▸ EXTRAIT CHOISI:
......

Selon le géopolitologue français, au regard de la candidature de l’Ukraine à l’OTAN, le sommet de Vilnius laisse un goût amer. Certes, le terme d’« invitation » fut bien employé par les pays membres de l’OTAN, mais pour préciser qu’elle n’était pas encore à l’ordre du jour. Le spectre du sommet de Bucarest en 2008 n’est toujours pas exorcisé. Mais il faut tenir compte de l’ensemble des décisions prises et de l’image globalement favorable qui ressort de ce sommet.
Le traitement de la candidature de l’Ukraine à l’OTAN laisse un goût d’autant plus amer que l’idée n’était pas de faire entrer ce pays en plein milieu d’une grande guerre, au risque d’y plonger les alliés dont la participation à ce conflit demeure indirecte (voir le groupe de Ramstein). Pourtant, on pouvait espérer une invitation en bonne et due forme, assortie d’un calendrier purement indicatif ; l’idée était de signifier à Vladimir Poutine qu’il ne disposait pas d’un veto de fait, en perpétuant une guerre qui repousserait aux calendes grecques l’entrée de l’Ukraine dans l’OTAN. En effet, il ne saurait être question d’attendre un règlement définitif de la guerre. Pour mémoire, l’alliance des États-Unis avec la Corée du Sud ou le Japon, avec la mise en œuvre d’une dissuasion nucléaire élargie, n’a pas attendu la réunification de la péninsule de Corée ou le règlement du litige territorial au sujet des Kouriles.
Exorciser le spectre de Bucarest
Dans le cas de l’Ukraine, il semble qu’une partie des alliés n’ait pas perdu le vague espoir d’une résolution diplomatique du conflit, l’entrée ou non de l’Ukraine dans l’OTAN faisant partie de la négociation. Si le maître du Kremlin acceptait de rappeler ses troupes en libérant les territoires ukrainiens annexés, il pourrait se voir proposer en retour la perspective d’une Ukraine demeurant hors de l’OTAN. Un tel scénario, s’il correspondait aux attentes de certains gouvernements alliés, signifierait l’incompréhension persistante des mobiles du pouvoir russe. Commencée en février-mars 2014, la guerre n’est pas animée par des buts négatifs, à savoir contrer l’avancée de l’OTAN et empêcher l’adhésion de l’Ukraine. L’enjeu pour le Kremlin est de prendre possession de ce pays dont il nie l’existence en tant qu’État et nation. À défaut, de détruire méthodiquement ce qui ne peut être conquis. L’armée russe s’y emploie et seul le manque de moyens explique que l’attaque des villes ne soit pas massive et continue.

......

[Extrait du jeu de données]
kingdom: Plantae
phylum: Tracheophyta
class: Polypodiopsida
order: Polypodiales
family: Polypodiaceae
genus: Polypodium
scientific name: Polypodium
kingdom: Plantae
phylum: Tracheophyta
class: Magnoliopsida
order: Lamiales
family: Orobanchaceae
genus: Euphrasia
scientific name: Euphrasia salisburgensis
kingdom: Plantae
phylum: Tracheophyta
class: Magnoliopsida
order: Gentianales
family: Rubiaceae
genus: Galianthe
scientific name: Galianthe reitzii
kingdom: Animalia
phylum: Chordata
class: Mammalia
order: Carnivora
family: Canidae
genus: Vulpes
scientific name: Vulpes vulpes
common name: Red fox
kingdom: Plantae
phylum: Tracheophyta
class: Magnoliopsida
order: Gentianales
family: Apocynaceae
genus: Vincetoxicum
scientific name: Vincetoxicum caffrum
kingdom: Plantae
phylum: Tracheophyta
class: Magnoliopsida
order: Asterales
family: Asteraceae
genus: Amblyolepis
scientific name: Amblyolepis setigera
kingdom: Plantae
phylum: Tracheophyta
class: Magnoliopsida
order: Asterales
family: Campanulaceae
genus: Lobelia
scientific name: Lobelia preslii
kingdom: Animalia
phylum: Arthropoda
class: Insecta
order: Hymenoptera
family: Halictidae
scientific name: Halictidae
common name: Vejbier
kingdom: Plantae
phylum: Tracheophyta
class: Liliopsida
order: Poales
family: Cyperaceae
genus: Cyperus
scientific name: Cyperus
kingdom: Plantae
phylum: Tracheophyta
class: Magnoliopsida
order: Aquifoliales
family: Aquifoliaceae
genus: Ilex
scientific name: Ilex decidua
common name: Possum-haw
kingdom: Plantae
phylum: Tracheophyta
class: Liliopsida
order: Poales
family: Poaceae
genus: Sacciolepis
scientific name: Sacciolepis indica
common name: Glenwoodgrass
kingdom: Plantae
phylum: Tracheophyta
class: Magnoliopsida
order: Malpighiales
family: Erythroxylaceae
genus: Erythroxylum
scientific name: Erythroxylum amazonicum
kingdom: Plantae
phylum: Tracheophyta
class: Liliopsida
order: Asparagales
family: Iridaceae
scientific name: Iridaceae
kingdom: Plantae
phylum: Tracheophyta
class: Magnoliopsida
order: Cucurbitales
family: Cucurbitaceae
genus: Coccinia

......

▸ CONSIGNE 1:
D'après l'extrait sur le sommet de Vilnius, à quel moment la guerre a-t-elle commencé ?
▸ CONSIGNE 2:
Recopiez le passage de l'extrait sur le sommet de Vilnius qui commence à « Selon le géopolitologue » et se termine à « de ce sommet. ».
Ces données n'ont aucun rapport avec le texte.

▸ RÉPONSE FINALE 1:
En février-mars 2014.

▸ RÉPONSE FINALE 2:
Selon le géopolitologue français, au regard de la candidature de l’Ukraine à l’OTAN, le sommet de Vilnius laisse un goût amer. Certes, le terme d’« invitation » fut bien employé par les pays membres de l’OTAN, mais pour préciser qu’elle n’était pas encore à l’ordre du jour. Le spectre du sommet de Bucarest en 2008 n’est toujours pas exorcisé. Mais il faut tenir compte de l’ensemble des décisions prises et de l’image globalement favorable qui ressort de ce sommet.